TRECHO DE ORIGEM =>

Apesar de uma discussão secundária travada em plenário, se o ensino domiciliar era ou não compatível com a Constituição, o debate concentrou-se em saber se já existe dispositivo normativo para amparar a opção por essa metodologia. A tese fixada, na linha do redator p/ acórdão Min. Alexandre de Morais, é de não ser possível o ensino domiciliar no Brasil por ausência de norma jurídica que especificamente o regule, tratando-se, portanto, de mera oportunidade de direito que, à conveniência política do legislador federal (e há projetos de lei nesse sentido[35]), poderia ser estabelecido e regulado. Desse modo, a viabilidade do ensino domiciliar no Brasil estaria condicionada a um juízo de voluntariedade política.

Atenta ao entendimento fixado no STF, a Câmara Legislativa do Distrito Federal produziu regramento regional[36] instituindo o homeschooling e estabelecendo outras disposições acerca do tema, tais como cadastro, avaliações, fiscalização e benefícios a esses estudantes como o passe livre estudantil[37].

 Quando da tramitação nesta casa legislativa, três propostas[38] sobre a matéria foram apresentadas após o ano de 2018. Uma de iniciativa do Governador do DF[39], originária de mensagem encaminhada pela Secretaria de Educação ao chefe do poder executivo (PL 423/2019), e as demais de iniciativa parlamentar[40] (PL 1.167/2020 e PL 1.268/2020). Dessa forma, formaram-se duas linhas distintas de justificativa nos projetos de lei, apesar de que em todas elas era mencionada a competência concorrente do Distrito Federal com a União para legislar na matéria de ensino (Art. 24, IX – CRFB/88).

OBJETIVO =>
Segundo o trecho sobre o ensino domiciliar, qual órgão produziu o regramento regional que instituiu o homeschooling?

DADOS FORNECIDOS =>

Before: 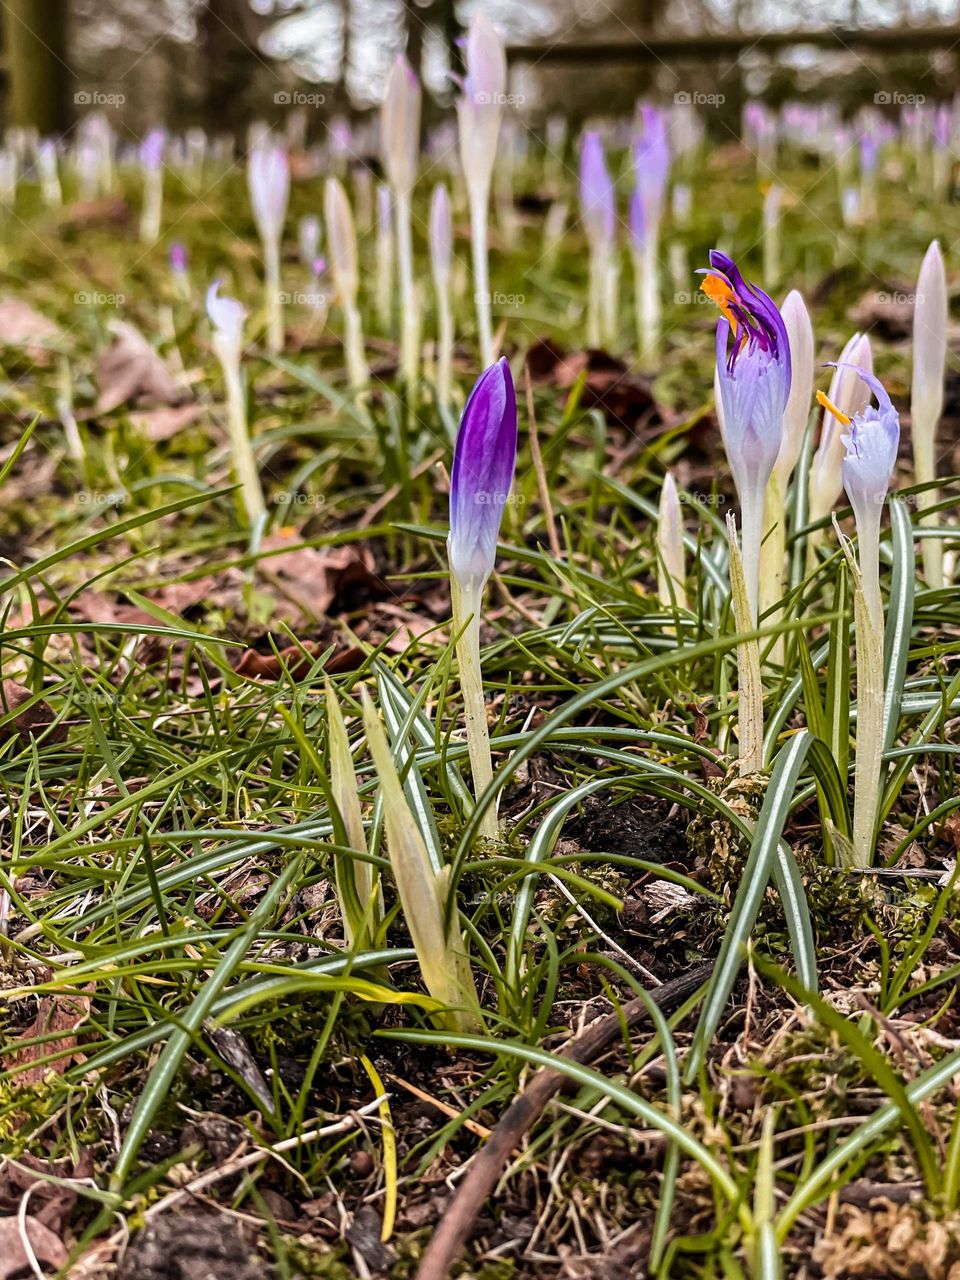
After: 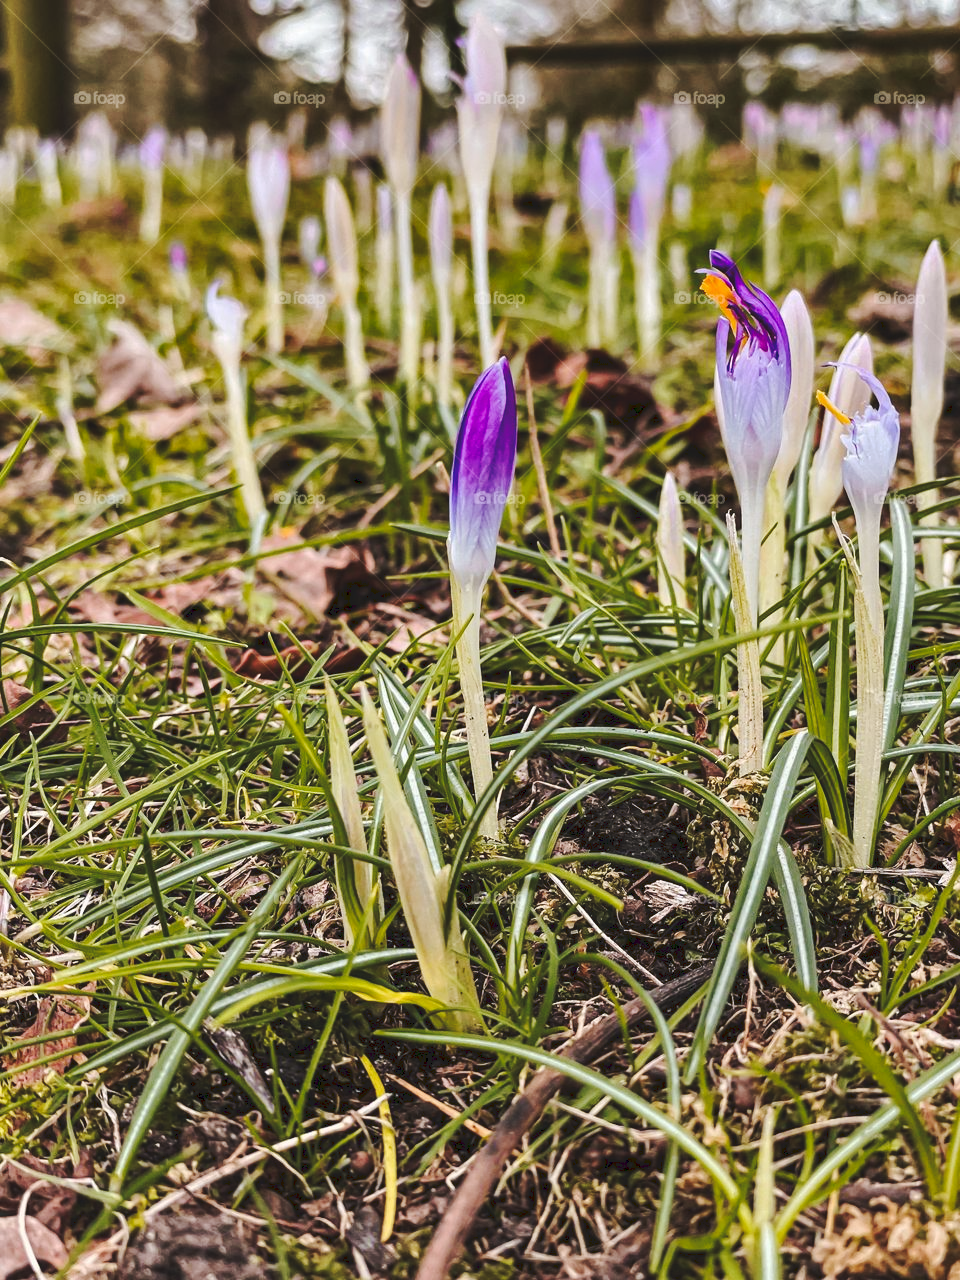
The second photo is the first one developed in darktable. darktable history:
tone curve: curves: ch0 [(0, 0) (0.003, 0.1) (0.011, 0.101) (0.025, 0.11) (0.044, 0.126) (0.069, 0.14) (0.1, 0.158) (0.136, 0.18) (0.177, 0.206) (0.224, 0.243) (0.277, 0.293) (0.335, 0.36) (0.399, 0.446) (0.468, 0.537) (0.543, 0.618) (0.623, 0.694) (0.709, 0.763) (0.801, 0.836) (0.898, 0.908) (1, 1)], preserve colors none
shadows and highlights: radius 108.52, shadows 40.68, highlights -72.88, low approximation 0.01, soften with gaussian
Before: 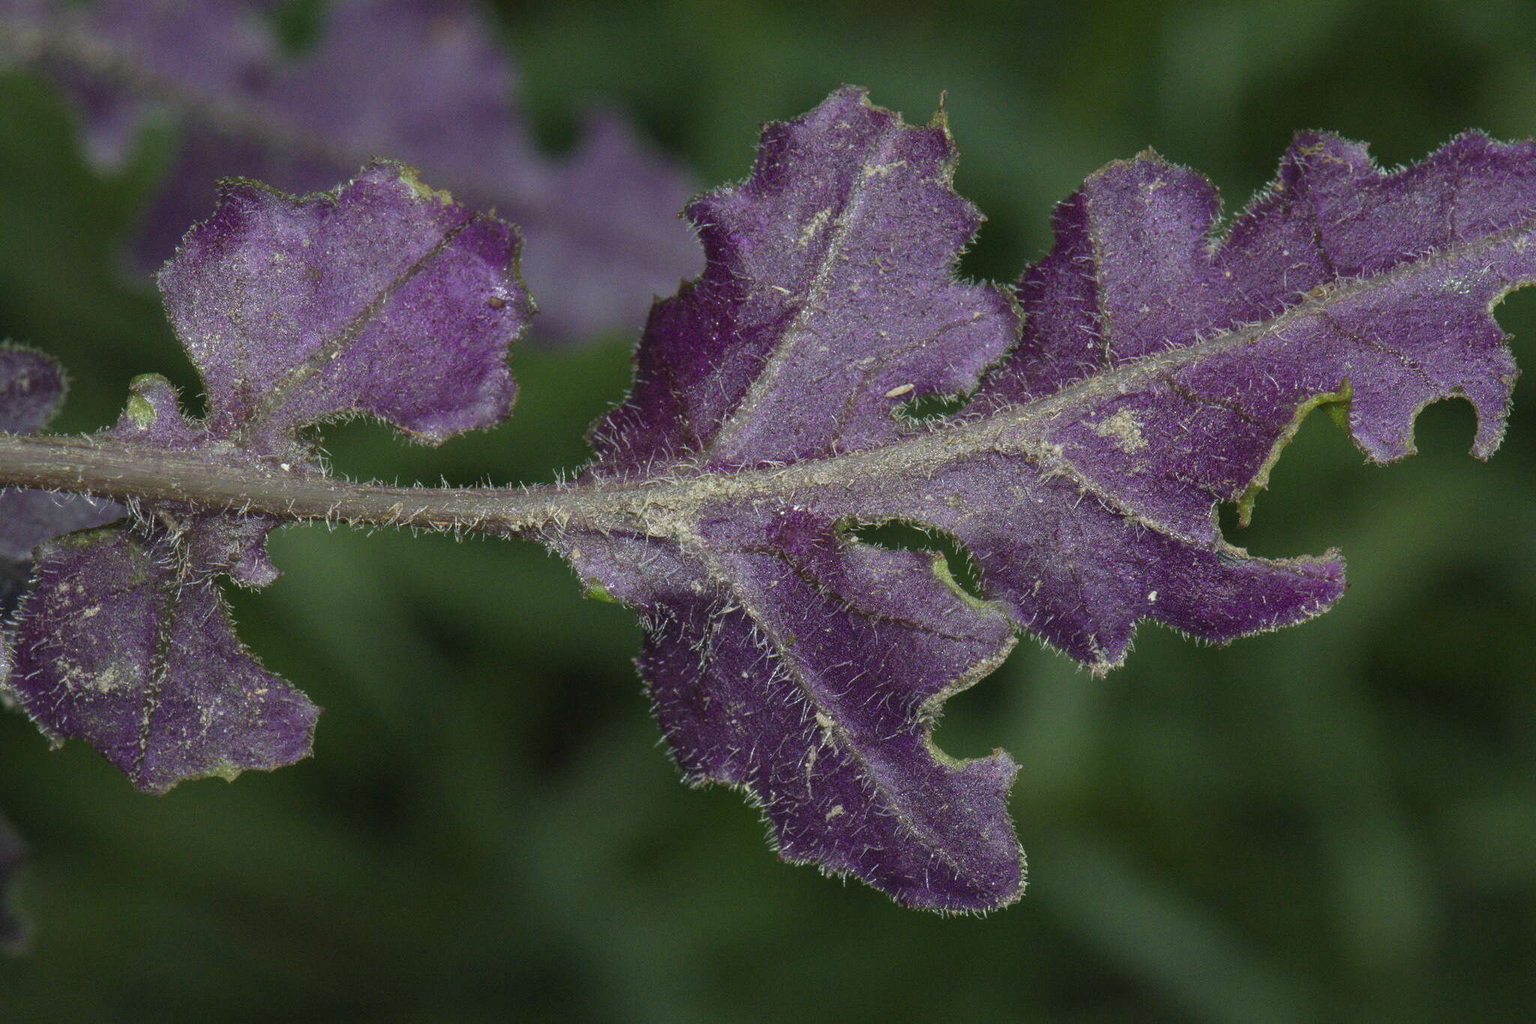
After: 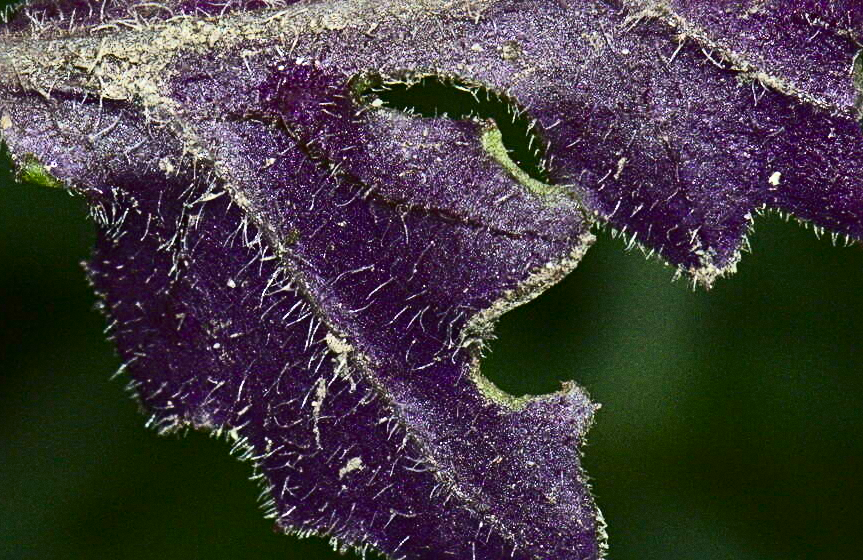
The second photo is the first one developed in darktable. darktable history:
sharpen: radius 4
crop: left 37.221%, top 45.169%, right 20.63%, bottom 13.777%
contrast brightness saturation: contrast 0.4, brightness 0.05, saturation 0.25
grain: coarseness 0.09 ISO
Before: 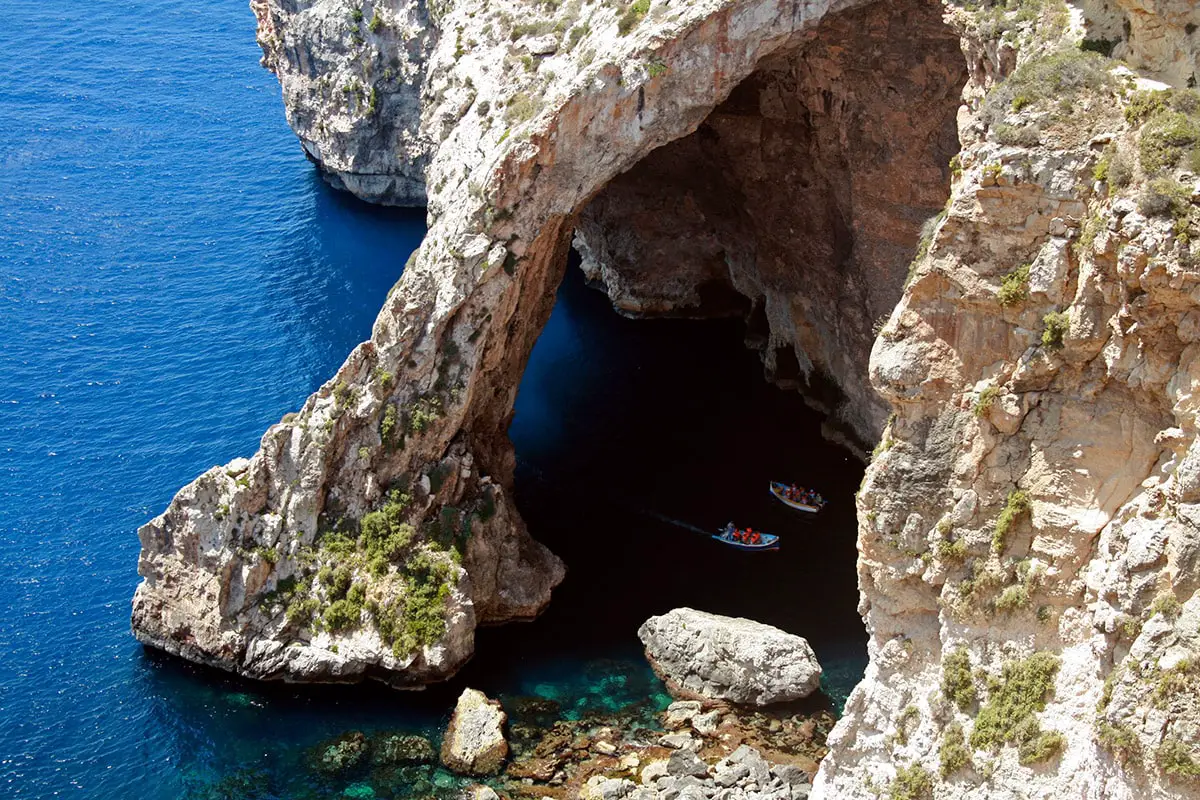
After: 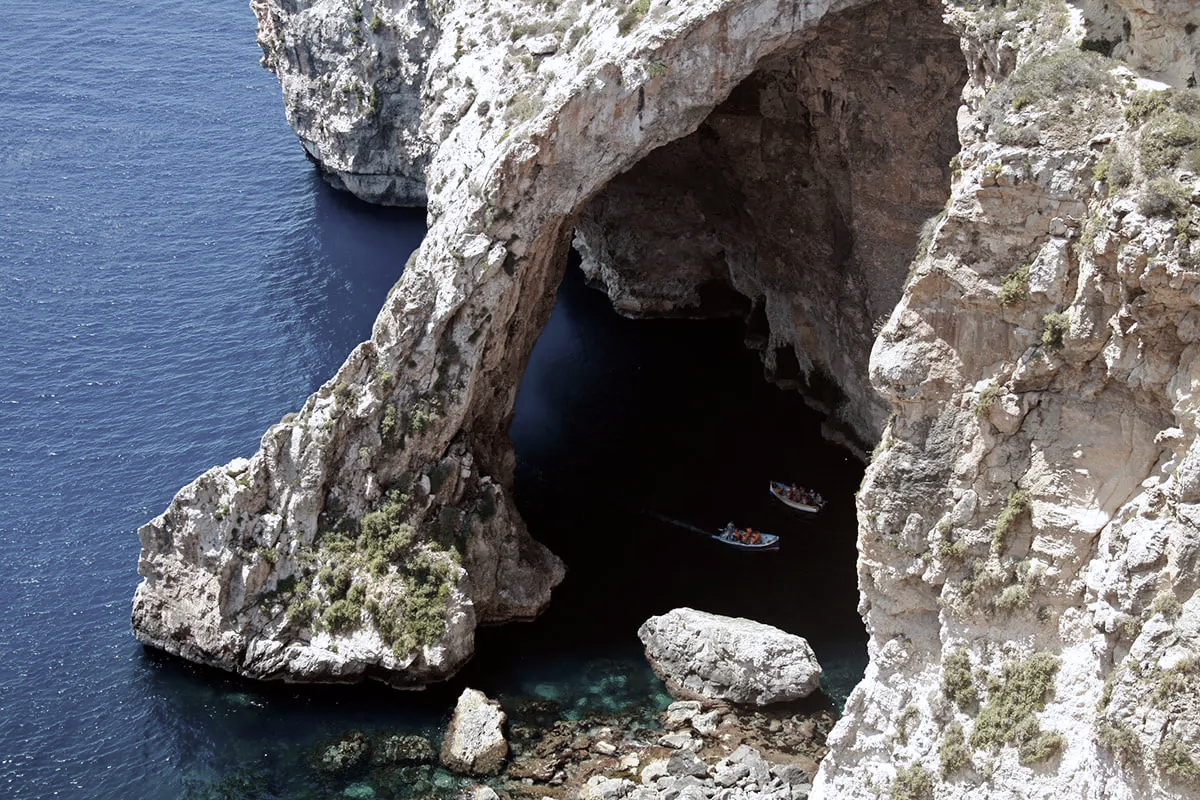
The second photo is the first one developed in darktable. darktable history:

RESULTADO DO EXERCÍCIO =>
A Câmara Legislativa do Distrito Federal.